### REQUIREMENT
Rewrite the lines below as a JSON list of strings, one string per line, leaving out any blank lines.
begin DATA SUPPLIED
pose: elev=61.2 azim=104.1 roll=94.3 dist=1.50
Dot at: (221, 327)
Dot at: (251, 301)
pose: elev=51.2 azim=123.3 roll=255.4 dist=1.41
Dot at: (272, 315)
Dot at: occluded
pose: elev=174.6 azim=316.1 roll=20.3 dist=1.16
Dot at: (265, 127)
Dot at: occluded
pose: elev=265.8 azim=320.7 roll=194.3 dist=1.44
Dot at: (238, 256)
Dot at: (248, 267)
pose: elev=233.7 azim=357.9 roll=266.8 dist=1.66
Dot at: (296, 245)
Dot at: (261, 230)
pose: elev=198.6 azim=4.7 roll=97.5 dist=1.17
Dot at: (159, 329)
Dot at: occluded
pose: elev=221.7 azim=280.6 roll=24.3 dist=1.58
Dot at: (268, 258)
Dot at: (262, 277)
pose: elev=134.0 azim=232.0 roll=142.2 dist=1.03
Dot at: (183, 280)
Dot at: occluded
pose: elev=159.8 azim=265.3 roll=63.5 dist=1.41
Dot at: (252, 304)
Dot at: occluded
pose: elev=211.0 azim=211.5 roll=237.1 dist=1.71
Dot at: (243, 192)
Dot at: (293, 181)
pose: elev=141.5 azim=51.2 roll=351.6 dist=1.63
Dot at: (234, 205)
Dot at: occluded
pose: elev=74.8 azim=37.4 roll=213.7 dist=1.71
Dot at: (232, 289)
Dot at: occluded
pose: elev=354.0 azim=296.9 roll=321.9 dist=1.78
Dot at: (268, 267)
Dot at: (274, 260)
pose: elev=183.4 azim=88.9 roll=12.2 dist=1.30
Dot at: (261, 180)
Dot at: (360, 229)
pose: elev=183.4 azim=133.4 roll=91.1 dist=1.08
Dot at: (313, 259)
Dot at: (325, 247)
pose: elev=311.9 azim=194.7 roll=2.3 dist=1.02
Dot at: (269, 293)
end DATA SUPPLIED
### EXERCISE OUTPUT
[
  "pose: elev=61.2 azim=104.1 roll=94.3 dist=1.50",
  "Dot at: (221, 327)",
  "Dot at: (251, 301)",
  "pose: elev=51.2 azim=123.3 roll=255.4 dist=1.41",
  "Dot at: (272, 315)",
  "Dot at: occluded",
  "pose: elev=174.6 azim=316.1 roll=20.3 dist=1.16",
  "Dot at: (265, 127)",
  "Dot at: occluded",
  "pose: elev=265.8 azim=320.7 roll=194.3 dist=1.44",
  "Dot at: (238, 256)",
  "Dot at: (248, 267)",
  "pose: elev=233.7 azim=357.9 roll=266.8 dist=1.66",
  "Dot at: (296, 245)",
  "Dot at: (261, 230)",
  "pose: elev=198.6 azim=4.7 roll=97.5 dist=1.17",
  "Dot at: (159, 329)",
  "Dot at: occluded",
  "pose: elev=221.7 azim=280.6 roll=24.3 dist=1.58",
  "Dot at: (268, 258)",
  "Dot at: (262, 277)",
  "pose: elev=134.0 azim=232.0 roll=142.2 dist=1.03",
  "Dot at: (183, 280)",
  "Dot at: occluded",
  "pose: elev=159.8 azim=265.3 roll=63.5 dist=1.41",
  "Dot at: (252, 304)",
  "Dot at: occluded",
  "pose: elev=211.0 azim=211.5 roll=237.1 dist=1.71",
  "Dot at: (243, 192)",
  "Dot at: (293, 181)",
  "pose: elev=141.5 azim=51.2 roll=351.6 dist=1.63",
  "Dot at: (234, 205)",
  "Dot at: occluded",
  "pose: elev=74.8 azim=37.4 roll=213.7 dist=1.71",
  "Dot at: (232, 289)",
  "Dot at: occluded",
  "pose: elev=354.0 azim=296.9 roll=321.9 dist=1.78",
  "Dot at: (268, 267)",
  "Dot at: (274, 260)",
  "pose: elev=183.4 azim=88.9 roll=12.2 dist=1.30",
  "Dot at: (261, 180)",
  "Dot at: (360, 229)",
  "pose: elev=183.4 azim=133.4 roll=91.1 dist=1.08",
  "Dot at: (313, 259)",
  "Dot at: (325, 247)",
  "pose: elev=311.9 azim=194.7 roll=2.3 dist=1.02",
  "Dot at: (269, 293)"
]